International experts answer your questions about the choices, controversies, and decisions faced by the parents and educators of deaf and hard-of-hearing children.

Question from D.G., Connecticut

I am currently working with a 14 yo student who has had a single Cochlear Implant (CI) for a bit less than one year now.
The school district has brought in a Teacher of the Deaf who “Specializes” in working with children who have a CI. In reality the Teacher is from an “Oral Only” school for the Deaf and at a recent IEP meeting it was ‘recommended’ that the Interpreters be removed right away.

With over 15 years of experience interpreting for children, I know that this is the absolute worst thing the school could do. At minimum, the child needs a transition period. And it is entirely possible that the child will use interpreting services for the rest of their life. As the child grows up, that will be their decision. But for now, it is my belief that a Free and Appropriate Public Education (FAPE) should include accommodations that the child has had all along. I can not convince the School of this because “I” am not an “expert”, I am ‘just’ the interpreter.

Can you provide research or other documentation that the path being examined, removal of interpreting services, is a bad choice? Or, documented research of how people with CI continue to use Interpreting Services frequently and the benefits of this?

Question from D.G., Connecticut. Posted January 3, 2011.
Response from Marc Marschark - NTID

You are caught in the middle of an all-too-familiar situation. Unfortunately for all concerned (and the student in particular) the evidence is not as clear as everyone assumes. That is, there are studies showing that children (much younger than this one) with cochlear implants benefit from greater exposure to spoken language compared to those in sign language settings, but there is no evidence that there is any particular amount of exposure that is necessary or sufficient. In contrast, the only study we are aware of in which students with cochlear implants (including those who receive them relatively late) were performing academically at a level equivalent to their hearing peers was one in which the students all had access to sign language interpreting in the classroom (see below).

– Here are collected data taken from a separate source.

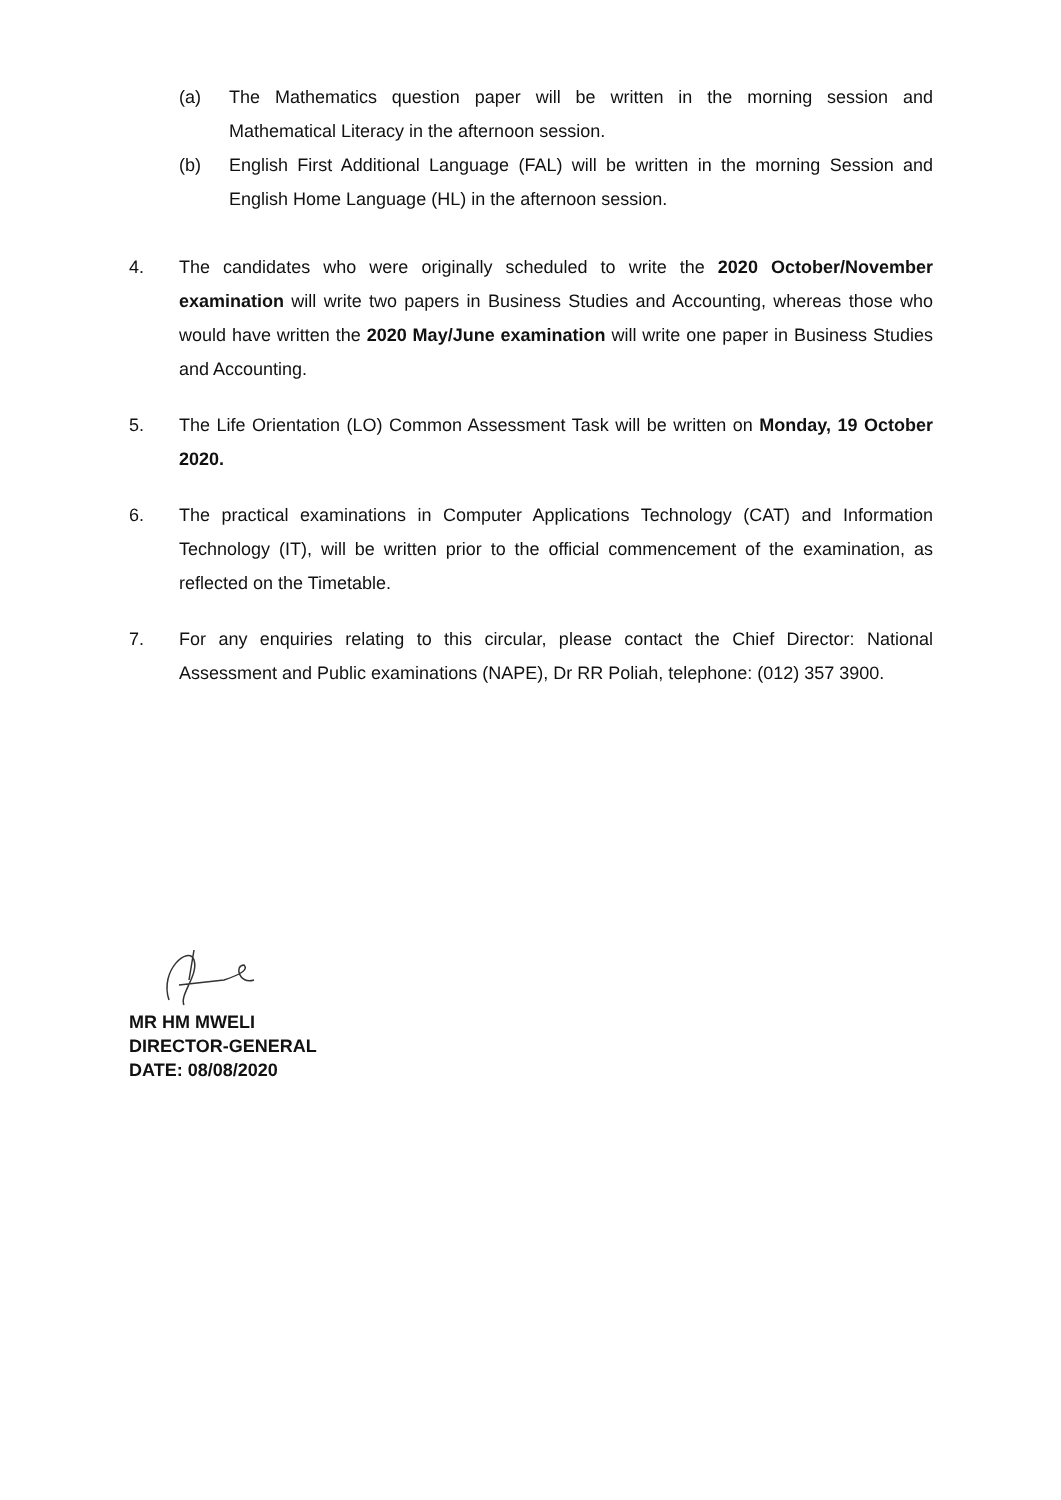(a) The Mathematics question paper will be written in the morning session and Mathematical Literacy in the afternoon session.
(b) English First Additional Language (FAL) will be written in the morning Session and English Home Language (HL) in the afternoon session.
4. The candidates who were originally scheduled to write the 2020 October/November examination will write two papers in Business Studies and Accounting, whereas those who would have written the 2020 May/June examination will write one paper in Business Studies and Accounting.
5. The Life Orientation (LO) Common Assessment Task will be written on Monday, 19 October 2020.
6. The practical examinations in Computer Applications Technology (CAT) and Information Technology (IT), will be written prior to the official commencement of the examination, as reflected on the Timetable.
7. For any enquiries relating to this circular, please contact the Chief Director: National Assessment and Public examinations (NAPE), Dr RR Poliah, telephone: (012) 357 3900.
MR HM MWELI
DIRECTOR-GENERAL
DATE: 08/08/2020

With young children, there is evidence that neural pathways associated with hearing are still developing, and greater exposure to language through the cochlear implant is important. That is not going to be the case with a 14-year-old, however. As you point out, the student is in need of transition. In fact, there is abundant research indicating that sign language together with a cochlear implant either facilitates spoken language or is independent of it. There is no evidence of any harm. Those who argue for “total auditory immersion” with the implant typically rely on a “laziness” argument, suggesting that the child will not utilize hearing if they have the easier route of sign language. In theory, the two together should be beneficial, allowing the child to use sign language to fill in the gaps of the auditory input from the implant (which is significantly degraded from normal speech) – and vice versa.

Because of the diversity of students and educational settings, there is not going to be any research demonstrating that either removing interpreting services or keeping them in a situation like this is going to make a significant difference one way or another. However, given the lack of evidence for sign language creating any difficulties in the evidence indicating its benefits for students with implants, removal doesn’t seem like a very good idea. Perhaps most importantly, however, the student is 14 years old; his/her preference needs to be taken into account.

Suggested reading:

Spencer, L.J., Gantz, B.J. & Knutson, J.F. (2004).  Outcomes and achievement of students who grew up with access to cochlear implants.  Laryngoscope 114, 1576 –1581.

Spencer, P. E., Marschark, M., & Spencer, L.J. (2011). Cochlear implants: Advances, issues and implications. In M. Marschark & P. E. Spencer, Editors (in press). Oxford Handbook of Deaf Studies, Language, and Education, Volume 1, second edition. New York: Oxford University Press.